Welcome to the 2015 CSA Conference
Friday, November 13 and Saturday, November 14
Conference Theme: Social Realities, Social Change: The Importance of Global Context
Keynote Speaker: Dr. William Robinson
UC Santa Barbara
Of course, there is a rather robust area of current sociological research directly focused on understanding global political economy and world cultural influences. We now see a vital sub-field of what we might call “global sociology” that studies distinctive aspects of worldwide change: international divisions of labor, population dynamics and migratory flows across the entire earth, global geopolitical relations, planetary communications, the unequal spread of science, technology and innovation, the worldwide dynamic of today’s ecological crisis, etc. Professor William Robinson, drawing on his new book Global Capitalism and the Crisis of Humanity, will offer the keynote address at this year’ s CSA conference that touches on many of those issues.
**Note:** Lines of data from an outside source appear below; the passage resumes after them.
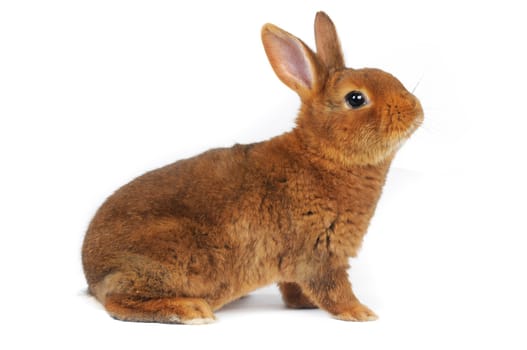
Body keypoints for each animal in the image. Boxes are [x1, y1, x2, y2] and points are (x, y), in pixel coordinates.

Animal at [82, 13, 424, 326]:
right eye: (355, 98)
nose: (417, 111)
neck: (322, 154)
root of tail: (91, 272)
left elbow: (294, 286)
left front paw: (303, 306)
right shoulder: (319, 252)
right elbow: (333, 288)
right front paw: (361, 313)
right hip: (173, 260)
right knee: (118, 301)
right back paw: (191, 311)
But my conference theme is based on a more fundamental premise: that virtually all the social dimensions and changes that we study today as sociologists are, in fact, impacted by global forces. Virtually every subfield and nearly all research – including that which seems to have a narrow geographic focus on, say, the United States, or California or even more “micro” units of analysis – can be enriched by “bringing the global in” to the discussion and “locating” the specific sociological facts in term of their places in a matrix of various worldwide “vectors” of global influence, flows, and structures. Indeed, our own state is geographically positioned on “the Pacific Rim” and, increasingly is at the center of what may be the most dynamic cores of networks of world trade, commerce, communication, migration, and technological change: studies that don’t attempt to grasp the significance of these wider worldwide patterns and the way that various influences “touch down” on our shores and impact various types of social change, invariable “miss” something important. So “the global,” truly, is a relevant context for most (maybe all!) sociological research and discourse, even when processes and patterns seem, at first glance, to be grounded in differentcdynamics. We need to expand our sociological imagination to incorporate the global context across the many specialized fields of our discipline.